Après de multiples révisions d'un projet de déclaration déjà jugée faible au départ par les partisans du désarmement, le président de la 11e conférence d'examen de ce traité considéré comme une pierre angulaire de la non-prolifération a jeté l'éponge, renonçant à présenter le texte à l'adoption.
"J'ai présenté quatre versions du projet de document final, toutes révisées méticuleusement en suivant les souhaits des Etats partie", a déclaré le Vietnamien Do Hung Viet, exprimant sa "profonde déception".
"Malgré tous nos efforts, je comprends que la conférence n'est pas en mesure de parvenir à un accord sur son travail sur le fond", a-t-il ajouté, ironisant sur le fait qu'il avait tenu sa promesse de rendre "tout le monde mécontent de façon égale".
"Les délégations partagent l'objectif d'un monde sans armes nucléaires, un monde dans lequel la menace nucléaire ne plane pas au-dessus de nos têtes et de celles de nos enfants, même si nous différons sur la voie à suivre pour atteindre cet objectif", a-t-il assuré. Avant de mettre en garde: "si nous ne pouvons pas nous mettre d'accord sur le chemin à prendre, nous n'atteindrons jamais notre destination".
Mais alors que les cinq grandes puissances nucléaires signataires (Etats-Unis, Chine, Russie, Royaume-Uni, France) ont été accusées d'avoir fait pression pendant les négociations, tout le monde n'est pas d'accord avec son analyse d'un objectif commun.
"La majorité des pays travaillent en effet en toute bonne foi pour le désarmement (...) mais une poignée d'Etats possédant l'arme atomique et certains de leurs alliés, sapent le TNP, contrecarrent les efforts de désarmement, augmentent leur arsenal et entrainent la prolifération, orientant le monde vers la catastrophe", a dénoncé vendredi soir Seth Shelden, de la Campagne internationale pour l'abolition des armes nucléaires (ICAN), lauréate du prix Nobel de la paix.
- Les fondations "craquent" -
Selon le dernier rapport de l'Institut international de recherche sur la paix de Stockholm (Sipri), les neuf États dotés de l'arme atomique (Russie, Etats-Unis, France, Royaume-Uni, Chine, Inde, Pakistan, Israël et Corée du Nord) possédaient 12,241 ogives nucléaires en janvier 2025, dont 90% entre les mains des Etats-Unis et de la Russie.
Et dans un contexte de tensions géopolitiques, les inquiétudes sur une augmentation des capacités nucléaires augmentent.
Les Etats membres avaient pourtant devant eux vendredi un texte maintes fois révisé et largement édulcoré.

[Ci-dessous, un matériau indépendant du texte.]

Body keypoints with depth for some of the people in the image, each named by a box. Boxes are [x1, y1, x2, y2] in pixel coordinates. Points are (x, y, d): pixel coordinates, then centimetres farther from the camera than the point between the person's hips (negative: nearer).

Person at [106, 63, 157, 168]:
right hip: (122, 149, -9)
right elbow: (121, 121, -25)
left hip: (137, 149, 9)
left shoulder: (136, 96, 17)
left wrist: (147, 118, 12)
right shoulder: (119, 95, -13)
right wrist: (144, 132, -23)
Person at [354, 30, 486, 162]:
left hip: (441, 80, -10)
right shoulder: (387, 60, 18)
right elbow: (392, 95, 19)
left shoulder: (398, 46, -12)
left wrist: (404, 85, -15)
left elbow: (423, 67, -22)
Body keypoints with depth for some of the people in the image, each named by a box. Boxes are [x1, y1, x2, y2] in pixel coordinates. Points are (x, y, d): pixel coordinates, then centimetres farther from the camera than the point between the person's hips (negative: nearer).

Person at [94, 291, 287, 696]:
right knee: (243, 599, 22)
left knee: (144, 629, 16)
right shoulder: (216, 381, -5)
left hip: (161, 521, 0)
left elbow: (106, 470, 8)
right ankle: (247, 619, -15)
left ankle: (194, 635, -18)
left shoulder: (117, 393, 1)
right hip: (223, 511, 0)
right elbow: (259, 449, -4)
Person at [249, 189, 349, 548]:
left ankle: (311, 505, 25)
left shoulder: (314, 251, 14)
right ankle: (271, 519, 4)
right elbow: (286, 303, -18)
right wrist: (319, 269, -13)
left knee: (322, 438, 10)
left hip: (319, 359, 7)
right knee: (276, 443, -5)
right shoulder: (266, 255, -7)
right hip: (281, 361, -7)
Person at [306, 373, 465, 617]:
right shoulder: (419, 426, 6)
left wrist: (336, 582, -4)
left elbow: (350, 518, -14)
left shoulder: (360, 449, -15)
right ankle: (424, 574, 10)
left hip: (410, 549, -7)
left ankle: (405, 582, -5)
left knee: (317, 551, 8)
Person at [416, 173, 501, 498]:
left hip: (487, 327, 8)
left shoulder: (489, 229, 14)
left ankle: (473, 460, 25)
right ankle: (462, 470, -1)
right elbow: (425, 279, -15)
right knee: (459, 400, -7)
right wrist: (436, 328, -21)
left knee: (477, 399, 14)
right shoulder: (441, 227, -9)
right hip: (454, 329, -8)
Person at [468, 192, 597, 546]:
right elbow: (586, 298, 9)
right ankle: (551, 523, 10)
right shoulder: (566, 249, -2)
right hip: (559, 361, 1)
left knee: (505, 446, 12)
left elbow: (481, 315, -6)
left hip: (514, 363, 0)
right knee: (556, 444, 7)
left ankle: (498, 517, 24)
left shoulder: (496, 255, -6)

Au fil de ces modifications, il était "de moins en moins ancré dans les réalités des conflits actuels et des risques de prolifération", notamment l'Iran et la Corée du Nord, avait déclaré à l'AFP plus tôt vendredi Richard Gowan de l'International Crisis Group.
La dernière version du texte vue par l'AFP vendredi se contentait ainsi de dire que Téhéran ne doit "jamais" développer d'arme atomique. Disparue la mention du "non respect" des obligations iraniennes présente dans le premier projet de déclaration.

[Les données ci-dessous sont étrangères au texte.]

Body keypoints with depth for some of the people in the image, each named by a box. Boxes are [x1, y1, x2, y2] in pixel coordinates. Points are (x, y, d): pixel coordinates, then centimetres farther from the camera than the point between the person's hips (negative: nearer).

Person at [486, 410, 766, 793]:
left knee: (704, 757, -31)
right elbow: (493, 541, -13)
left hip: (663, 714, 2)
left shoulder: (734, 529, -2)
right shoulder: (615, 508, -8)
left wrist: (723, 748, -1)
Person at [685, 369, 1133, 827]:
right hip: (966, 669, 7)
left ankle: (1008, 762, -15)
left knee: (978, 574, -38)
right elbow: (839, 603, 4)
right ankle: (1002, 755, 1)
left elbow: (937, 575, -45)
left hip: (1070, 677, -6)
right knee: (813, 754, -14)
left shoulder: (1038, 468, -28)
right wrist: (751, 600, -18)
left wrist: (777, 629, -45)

Disparus également toute mention de la Corée du Nord, et l'appel direct aux Etats-Unis et à la Russie de commencer des négociations sur un successeur du traité New Start limitant les arsenaux russe et américain, expiré en février.

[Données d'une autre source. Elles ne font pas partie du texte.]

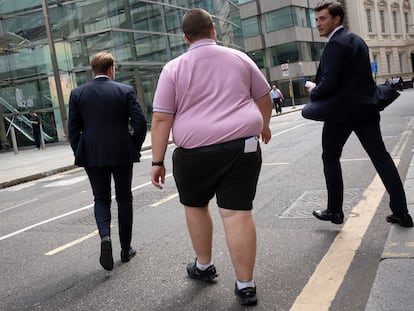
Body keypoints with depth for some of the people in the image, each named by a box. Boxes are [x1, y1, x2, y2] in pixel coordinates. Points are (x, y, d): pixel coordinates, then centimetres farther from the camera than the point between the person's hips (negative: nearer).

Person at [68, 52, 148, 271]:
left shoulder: (77, 93, 0)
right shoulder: (125, 91, -3)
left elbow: (73, 129, -1)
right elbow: (140, 122, -8)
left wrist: (80, 154, 9)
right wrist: (135, 148, 5)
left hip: (92, 156, 1)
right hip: (122, 154, -1)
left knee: (101, 199, 16)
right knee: (124, 199, 13)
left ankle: (105, 237, -10)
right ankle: (126, 249, 20)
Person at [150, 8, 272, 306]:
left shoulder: (174, 68, 1)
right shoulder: (239, 58, 8)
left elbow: (162, 119, -5)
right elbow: (264, 98, 18)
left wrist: (157, 161, 0)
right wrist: (264, 125, 35)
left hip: (196, 151, -1)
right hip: (242, 147, 2)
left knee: (195, 205, 20)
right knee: (238, 212, 1)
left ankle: (204, 266, 34)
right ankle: (246, 285, 4)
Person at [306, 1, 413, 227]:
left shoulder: (335, 44, -15)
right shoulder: (356, 39, 15)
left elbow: (328, 83, -21)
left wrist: (313, 92, -1)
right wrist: (319, 89, 15)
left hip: (342, 111, -8)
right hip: (365, 107, 8)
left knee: (330, 158, 9)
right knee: (380, 156, 6)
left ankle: (335, 210, 17)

Le TNP, entré en vigueur en 1970 et signé par la quasi-totalité des Etats hormis notamment Israël, l'Inde et le Pakistan, vise à empêcher la prolifération, à favoriser un désarmement complet et à promouvoir la coopération pour l'utilisation pacifique de l'énergie nucléaire.
C'est la troisième fois de suite que la conférence d'examen échoue à adopter un texte, bloqué par la Russie en 2022 et par notamment les Etats-Unis en 2015.
Malgré ce nouvel échec, le traité continue d'exister, mais avec un risque accru d'érosion de légitimité et de confiance, risquant de conduire certains Etats non nucléaires à se demander si la non-prolifération est la meilleure solution pour leur sécurité, selon les experts.
"Les fondations du TNP (...) craquent en raison de l'inattention, de l'intransigeance et de l'incompétence", a dénoncé Daryl kimball, patron de l'Association du contrôle des armements, réclamant un leadership "éclairé" de Washington et des autres puissances nucléaires.